> EXCERPT PROVIDED
>> START

23 November 2020 Gareth Stokes

Half of South Africans do not have a retirement plan, and only a quarter of those who do say they have a “pretty good idea” of how they are tracking to this plan. Of greater concern is that more than 60% of employees who are part of a formal employer-sponsored retirement fund arrangement know little about the fund they are members of. These staggering admissions emerged during the launch of the 10X Investments Retirement Reality Report 2020. The third edition of the annual report shows a slight decline in awareness among struggling retirement savers.

What is a ‘retirement plan’

Some context is indicated before we explore the report findings. To begin with, ‘retirement plan’ is defined as “a considered and documented savings and investment strategy that will enable savers to accumulate enough money by the time they retire to maintain their standard of living in retirement”. The report is based on findings by the 2020 Brand Atlas Survey, which tracks and measures the lifestyles of some 15.1 million economically active South Africans, who live in households where income exceeds R8 000 per month. And finally, data used in the report is weighted to align with the Unisa Bureau of Marketing Research’s 2019 Household Income and Expenditure Report. In layperson’s terms: There is plenty of number crunching taking place behind the scenes.

>> END

> WHAT THIS EXERCISE ASKS
1 - Decide whether each statement below agrees with the retirement article. Answer yes or no for each, and quote the deciding words of the article.
(a) The 10X Investments Retirement Reality Report 2020 is the first edition of the report.
(b) The 2020 Brand Atlas Survey covers South Africans in households where monthly income is above R8 000.
(c) Over 60% of employees in formal employer-sponsored retirement funds know little about their fund.
2 - Answer these questions from the retirement article.
(a) What share of South Africans do not have a retirement plan?
(b) About how many economically active South Africans does the 2020 Brand Atlas Survey track?
(c) Which report is the data in the report weighted to align with?
3 - From the retirement article, output the part that opens with the words containing "Some context is" and closes with "behind the scenes.".

> SOURCE DATA
>> START

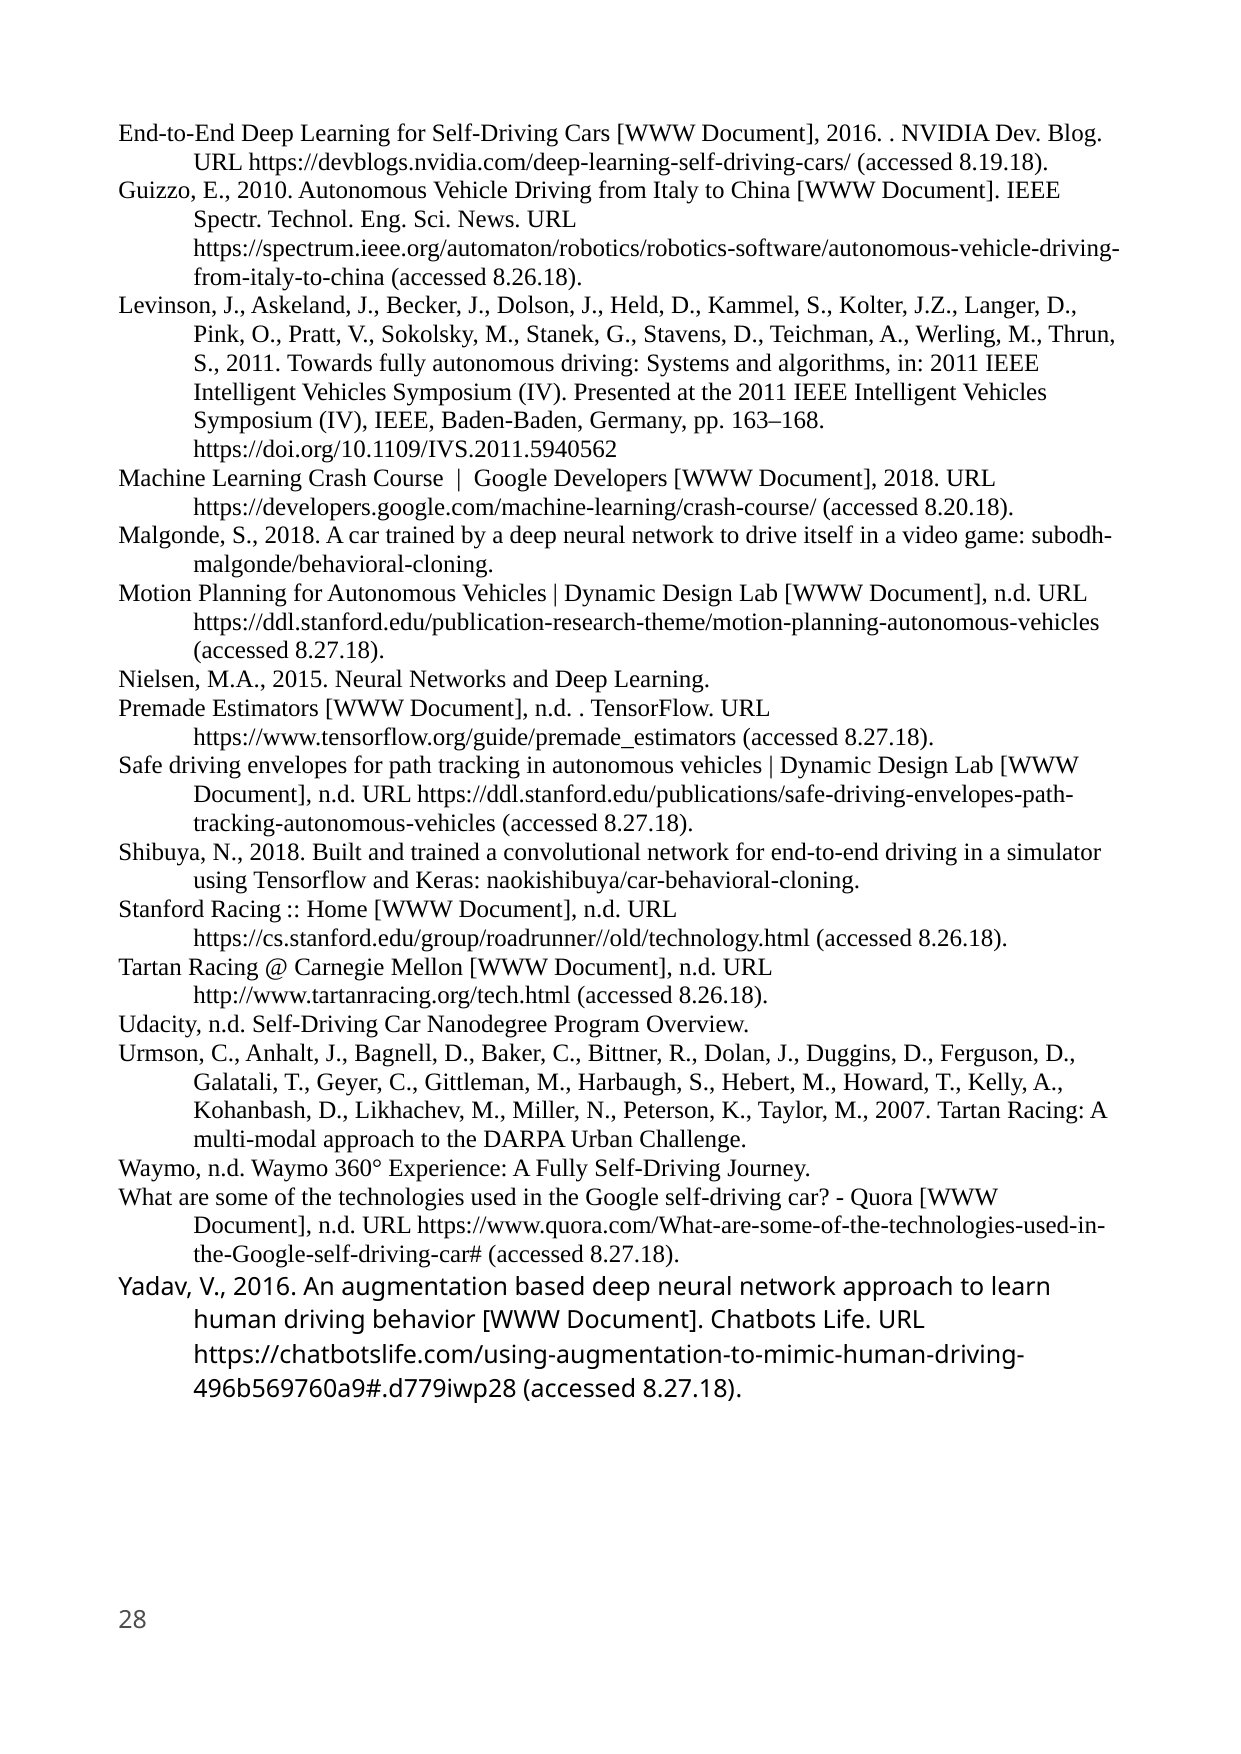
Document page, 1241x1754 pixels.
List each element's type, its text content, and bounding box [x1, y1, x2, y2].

>> END

> ANSWER SET
1 -
(a) No: "The third edition of the annual report shows a slight decline in awareness among struggling retirement savers."
(b) Yes: "who live in households where income exceeds R8 000 per month"
(c) Yes: "more than 60% of employees who are part of a formal employer-sponsored retirement fund arrangement know little about the fund they are members of"

2 -
(a) Half
(b) Some 15.1 million
(c) The Unisa Bureau of Marketing Research's 2019 Household Income and Expenditure Report

3 -
Some context is indicated before we explore the report findings. To begin with, ‘retirement plan’ is defined as “a considered and documented savings and investment strategy that will enable savers to accumulate enough money by the time they retire to maintain their standard of living in retirement”. The report is based on findings by the 2020 Brand Atlas Survey, which tracks and measures the lifestyles of some 15.1 million economically active South Africans, who live in households where income exceeds R8 000 per month. And finally, data used in the report is weighted to align with the Unisa Bureau of Marketing Research’s 2019 Household Income and Expenditure Report. In layperson’s terms: There is plenty of number crunching taking place behind the scenes.